Document segment:
=== Section Start ===

Comment #281 June 15th, 2016 at 12:49 pm

[…] The 8000th Busy Beaver number eludes ZF set theory: new paper by Adam Yedidia and me […]

Comment #282 June 25th, 2016 at 2:17 am

The number of states in machine Z is easily reducible from 7918 to 7767 (= 7918 – 151) by simply merging 151 pairs of complementary “half-used states”. Because the ERROR state never occurs for this machine, any pair of states of the form [abcd(ERROR-|efghij), klmn(opqrst|ERROR-)] can be merged into a single state of form abcd(opqrst|efghij), provided only that every “goto klmn” in the machine also be replaced by “goto abcd”. E.g., the pair of states [0041(ERROR-|0042bL), 0000(0001bR|ERROR-)] can be merged into 0000(0001bR|0042bL), with every “goto 0041” elsewhere being replaced by “goto 0000” (in this instance, there’s only one such occurrence, namely 0037(0038aR|0041bR) must be changed to 0037(0038aR|0000bR)). In machine Z, I count 151 states of the first kind above, and 180 of the second kind; hence, 151 merges can be done without essentially altering the machine. (I used the same principle to reduce the number of states in what was possibly the first TM to compute a number larger than Graham’s number — see the webpage linked to my name above.)

Comment #283 June 29th, 2016 at 9:18 pm

[…] size of these Turing machines, pushing them to the limit. Already a commenter on Aaronson’s blog claims to have created a 31-state Goldbach machine, although the pair have yet to verify […]

Comment #284 August 4th, 2016 at 11:27 pm

[…] past May, Adam Yedidiya and Scott Aaronson published a program that compiles down to a Turing machine that works by that principle (or something equivalent to […]

Comment #285 August 25th, 2016 at 12:29 am

[…] The 8000th Busy Beaver number eludes ZF set theory: new paper by Adam Yedidia and me […]

Comment #286 September 16th, 2016 at 10:34 pm

Is this just an example of the witchcraft that is non-constructive mathematics? (joking)

Comment #287 October 4th, 2016 at 9:15 pm

As a notorious open problem with a hopefully small TM,

there is the existence of an odd perfect number.

In pseudo C:

int i, s, d;

i = 1;

while(1){

s = 0;

for(d = 1; d < i; d++) if(i%d == 0) s = s+d;

if(s == i) return;

i = i+2;

}

Comment #288 December 1st, 2016 at 12:29 pm

This blogpost, and in particular the question of whether there are “super-short programs that already exhibit “Gödelian behavior” inspired me to write a prediction-market question:

http://www.metaculus.com/questions/309/will-a-small-turing-machine–100-states-be-found-with-behavior-that-cannot-be-characterized-by-mathematical-proof/

Scott, I implicitly made you the arbiter of how the question resolves. 🙂

Comments welcome, on either metaculus.com or here.

=== Section End ===

Material shown:
=== Section Start ===

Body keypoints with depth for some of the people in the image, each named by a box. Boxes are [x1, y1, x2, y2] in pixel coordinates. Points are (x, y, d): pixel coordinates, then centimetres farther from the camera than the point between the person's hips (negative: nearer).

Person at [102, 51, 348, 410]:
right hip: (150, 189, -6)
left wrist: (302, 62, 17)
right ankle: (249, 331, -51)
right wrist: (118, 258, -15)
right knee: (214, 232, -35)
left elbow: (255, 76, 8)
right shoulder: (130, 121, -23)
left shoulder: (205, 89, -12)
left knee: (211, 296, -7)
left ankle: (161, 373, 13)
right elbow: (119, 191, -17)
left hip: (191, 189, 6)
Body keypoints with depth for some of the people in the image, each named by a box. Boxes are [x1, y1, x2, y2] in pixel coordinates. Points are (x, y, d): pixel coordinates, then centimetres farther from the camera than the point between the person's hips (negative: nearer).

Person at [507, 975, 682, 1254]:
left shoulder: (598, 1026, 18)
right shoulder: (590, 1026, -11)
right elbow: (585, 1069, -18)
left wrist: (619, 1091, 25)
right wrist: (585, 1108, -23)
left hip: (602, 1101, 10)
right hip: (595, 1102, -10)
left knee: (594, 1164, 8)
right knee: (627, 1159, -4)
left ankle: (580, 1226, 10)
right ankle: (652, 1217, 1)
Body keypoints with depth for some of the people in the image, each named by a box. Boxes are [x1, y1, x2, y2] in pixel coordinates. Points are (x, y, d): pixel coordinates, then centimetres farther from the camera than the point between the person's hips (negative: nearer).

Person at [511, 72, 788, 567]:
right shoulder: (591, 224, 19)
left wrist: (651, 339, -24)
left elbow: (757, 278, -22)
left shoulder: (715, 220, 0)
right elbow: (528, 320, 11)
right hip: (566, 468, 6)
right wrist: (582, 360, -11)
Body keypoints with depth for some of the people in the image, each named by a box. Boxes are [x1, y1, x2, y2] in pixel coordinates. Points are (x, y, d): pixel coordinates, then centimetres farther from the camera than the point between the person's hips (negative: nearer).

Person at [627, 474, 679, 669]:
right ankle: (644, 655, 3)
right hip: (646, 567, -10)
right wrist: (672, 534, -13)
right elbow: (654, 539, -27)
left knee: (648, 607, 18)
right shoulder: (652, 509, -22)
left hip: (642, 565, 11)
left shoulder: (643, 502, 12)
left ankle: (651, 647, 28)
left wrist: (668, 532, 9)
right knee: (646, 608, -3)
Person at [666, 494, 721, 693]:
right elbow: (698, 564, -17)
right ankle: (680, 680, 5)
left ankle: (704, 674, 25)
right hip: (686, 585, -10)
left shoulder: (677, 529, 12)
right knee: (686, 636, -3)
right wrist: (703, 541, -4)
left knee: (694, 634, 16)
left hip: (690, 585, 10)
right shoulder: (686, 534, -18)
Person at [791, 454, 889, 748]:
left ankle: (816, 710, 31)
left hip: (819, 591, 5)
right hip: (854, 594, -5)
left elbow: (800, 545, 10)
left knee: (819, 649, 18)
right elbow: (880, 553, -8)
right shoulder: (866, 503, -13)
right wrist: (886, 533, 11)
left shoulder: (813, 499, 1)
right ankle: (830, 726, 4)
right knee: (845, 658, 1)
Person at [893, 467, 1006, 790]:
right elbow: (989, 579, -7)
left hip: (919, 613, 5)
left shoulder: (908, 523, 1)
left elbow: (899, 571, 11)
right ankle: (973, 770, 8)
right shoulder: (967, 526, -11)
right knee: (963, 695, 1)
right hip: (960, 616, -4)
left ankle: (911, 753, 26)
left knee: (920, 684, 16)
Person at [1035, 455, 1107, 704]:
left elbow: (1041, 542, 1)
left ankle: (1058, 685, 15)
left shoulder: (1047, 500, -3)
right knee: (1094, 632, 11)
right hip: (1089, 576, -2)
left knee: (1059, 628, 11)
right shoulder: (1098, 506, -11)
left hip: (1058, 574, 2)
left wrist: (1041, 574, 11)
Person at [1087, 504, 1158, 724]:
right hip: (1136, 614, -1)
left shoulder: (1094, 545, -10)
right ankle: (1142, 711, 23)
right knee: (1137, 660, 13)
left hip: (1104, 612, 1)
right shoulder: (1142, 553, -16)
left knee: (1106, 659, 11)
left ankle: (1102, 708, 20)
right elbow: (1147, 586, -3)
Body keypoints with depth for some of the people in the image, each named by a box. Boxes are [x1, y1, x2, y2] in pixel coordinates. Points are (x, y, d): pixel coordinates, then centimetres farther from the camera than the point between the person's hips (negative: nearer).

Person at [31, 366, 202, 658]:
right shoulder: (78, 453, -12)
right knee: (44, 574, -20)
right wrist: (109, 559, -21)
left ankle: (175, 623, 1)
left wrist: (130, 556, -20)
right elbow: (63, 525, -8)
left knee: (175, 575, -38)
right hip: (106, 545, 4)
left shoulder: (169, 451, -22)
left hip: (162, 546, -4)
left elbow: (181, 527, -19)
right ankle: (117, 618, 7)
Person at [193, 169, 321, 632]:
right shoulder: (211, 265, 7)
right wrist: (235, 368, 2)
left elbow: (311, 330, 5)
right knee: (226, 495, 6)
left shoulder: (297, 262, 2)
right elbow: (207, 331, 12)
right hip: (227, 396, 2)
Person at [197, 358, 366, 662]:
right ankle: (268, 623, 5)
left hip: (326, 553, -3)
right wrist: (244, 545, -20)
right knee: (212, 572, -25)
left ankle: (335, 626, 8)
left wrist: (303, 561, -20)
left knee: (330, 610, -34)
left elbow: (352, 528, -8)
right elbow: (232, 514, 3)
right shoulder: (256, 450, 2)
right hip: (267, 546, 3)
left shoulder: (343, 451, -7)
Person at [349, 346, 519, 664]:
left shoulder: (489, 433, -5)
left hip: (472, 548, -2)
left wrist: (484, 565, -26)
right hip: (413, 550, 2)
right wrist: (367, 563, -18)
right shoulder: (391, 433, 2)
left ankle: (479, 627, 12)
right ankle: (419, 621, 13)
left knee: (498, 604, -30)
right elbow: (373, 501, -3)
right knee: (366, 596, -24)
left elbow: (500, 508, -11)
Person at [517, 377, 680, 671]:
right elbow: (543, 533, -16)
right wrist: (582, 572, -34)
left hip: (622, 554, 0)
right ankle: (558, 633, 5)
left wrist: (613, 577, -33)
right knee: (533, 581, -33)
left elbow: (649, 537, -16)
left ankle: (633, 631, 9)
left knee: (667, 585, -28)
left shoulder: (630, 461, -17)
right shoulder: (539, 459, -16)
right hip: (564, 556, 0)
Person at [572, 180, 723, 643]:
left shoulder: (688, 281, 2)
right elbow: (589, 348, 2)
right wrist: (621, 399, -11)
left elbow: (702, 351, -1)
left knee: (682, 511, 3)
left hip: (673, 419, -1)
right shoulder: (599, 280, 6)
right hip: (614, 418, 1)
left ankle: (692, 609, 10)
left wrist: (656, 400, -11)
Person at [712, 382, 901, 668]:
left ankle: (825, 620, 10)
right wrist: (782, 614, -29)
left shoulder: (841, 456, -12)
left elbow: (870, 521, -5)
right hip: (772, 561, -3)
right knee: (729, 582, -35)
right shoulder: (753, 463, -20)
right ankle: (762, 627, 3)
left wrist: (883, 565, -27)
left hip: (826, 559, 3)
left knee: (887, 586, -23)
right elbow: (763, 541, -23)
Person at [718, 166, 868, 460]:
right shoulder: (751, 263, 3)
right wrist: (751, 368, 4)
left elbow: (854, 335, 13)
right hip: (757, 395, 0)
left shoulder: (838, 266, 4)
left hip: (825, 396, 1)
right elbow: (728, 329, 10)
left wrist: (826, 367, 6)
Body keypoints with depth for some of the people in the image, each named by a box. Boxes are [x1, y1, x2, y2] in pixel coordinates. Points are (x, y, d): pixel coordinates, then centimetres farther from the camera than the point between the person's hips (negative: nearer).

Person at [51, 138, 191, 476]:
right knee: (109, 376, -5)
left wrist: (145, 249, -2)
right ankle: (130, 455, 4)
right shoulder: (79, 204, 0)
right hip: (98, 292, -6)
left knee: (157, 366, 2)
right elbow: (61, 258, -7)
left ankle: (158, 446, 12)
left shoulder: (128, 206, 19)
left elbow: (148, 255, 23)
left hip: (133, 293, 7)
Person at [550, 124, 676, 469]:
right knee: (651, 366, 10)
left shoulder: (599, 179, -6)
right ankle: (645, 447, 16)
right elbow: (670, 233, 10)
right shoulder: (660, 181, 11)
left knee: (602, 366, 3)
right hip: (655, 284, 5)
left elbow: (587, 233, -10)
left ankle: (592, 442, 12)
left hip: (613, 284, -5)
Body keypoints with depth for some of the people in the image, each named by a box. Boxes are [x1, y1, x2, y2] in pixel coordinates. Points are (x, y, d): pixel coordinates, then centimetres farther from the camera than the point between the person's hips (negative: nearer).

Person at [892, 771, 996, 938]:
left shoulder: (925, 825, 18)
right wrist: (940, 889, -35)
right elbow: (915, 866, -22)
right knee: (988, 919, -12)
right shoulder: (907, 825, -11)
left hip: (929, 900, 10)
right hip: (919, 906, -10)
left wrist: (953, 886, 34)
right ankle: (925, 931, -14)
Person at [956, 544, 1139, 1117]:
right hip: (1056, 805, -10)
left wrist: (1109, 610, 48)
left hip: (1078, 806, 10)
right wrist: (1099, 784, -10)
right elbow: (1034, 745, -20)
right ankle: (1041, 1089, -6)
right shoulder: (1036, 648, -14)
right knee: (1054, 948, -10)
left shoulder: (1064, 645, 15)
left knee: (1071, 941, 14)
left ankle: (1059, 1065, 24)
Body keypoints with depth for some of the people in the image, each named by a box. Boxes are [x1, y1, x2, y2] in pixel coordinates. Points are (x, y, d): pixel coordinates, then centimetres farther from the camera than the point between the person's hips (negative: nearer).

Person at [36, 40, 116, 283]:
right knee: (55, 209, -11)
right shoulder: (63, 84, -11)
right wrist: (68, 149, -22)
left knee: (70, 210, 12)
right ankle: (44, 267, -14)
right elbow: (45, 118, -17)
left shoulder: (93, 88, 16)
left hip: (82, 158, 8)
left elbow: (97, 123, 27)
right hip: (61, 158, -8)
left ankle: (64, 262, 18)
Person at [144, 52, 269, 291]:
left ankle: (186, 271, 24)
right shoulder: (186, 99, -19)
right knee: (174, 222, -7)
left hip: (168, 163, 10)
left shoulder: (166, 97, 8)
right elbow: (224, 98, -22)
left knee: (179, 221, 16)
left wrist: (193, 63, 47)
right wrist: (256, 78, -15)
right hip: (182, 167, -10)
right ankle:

=== Section End ===

Set of tasks:
1. According to the comment thread, to how many states can machine Z easily be reduced?
2. Change the stretch from "http://www.met" through "metaculus.com or here." in the comment thread, replacing "arbiter" with "judge".
Answer using only the comment thread.

List of solutions:
1. 7767

2.
http://www.metaculus.com/questions/309/will-a-small-turing-machine–100-states-be-found-with-behavior-that-cannot-be-characterized-by-mathematical-proof/

Scott, I implicitly made you the judge of how the question resolves. 🙂

Comments welcome, on either metaculus.com or here.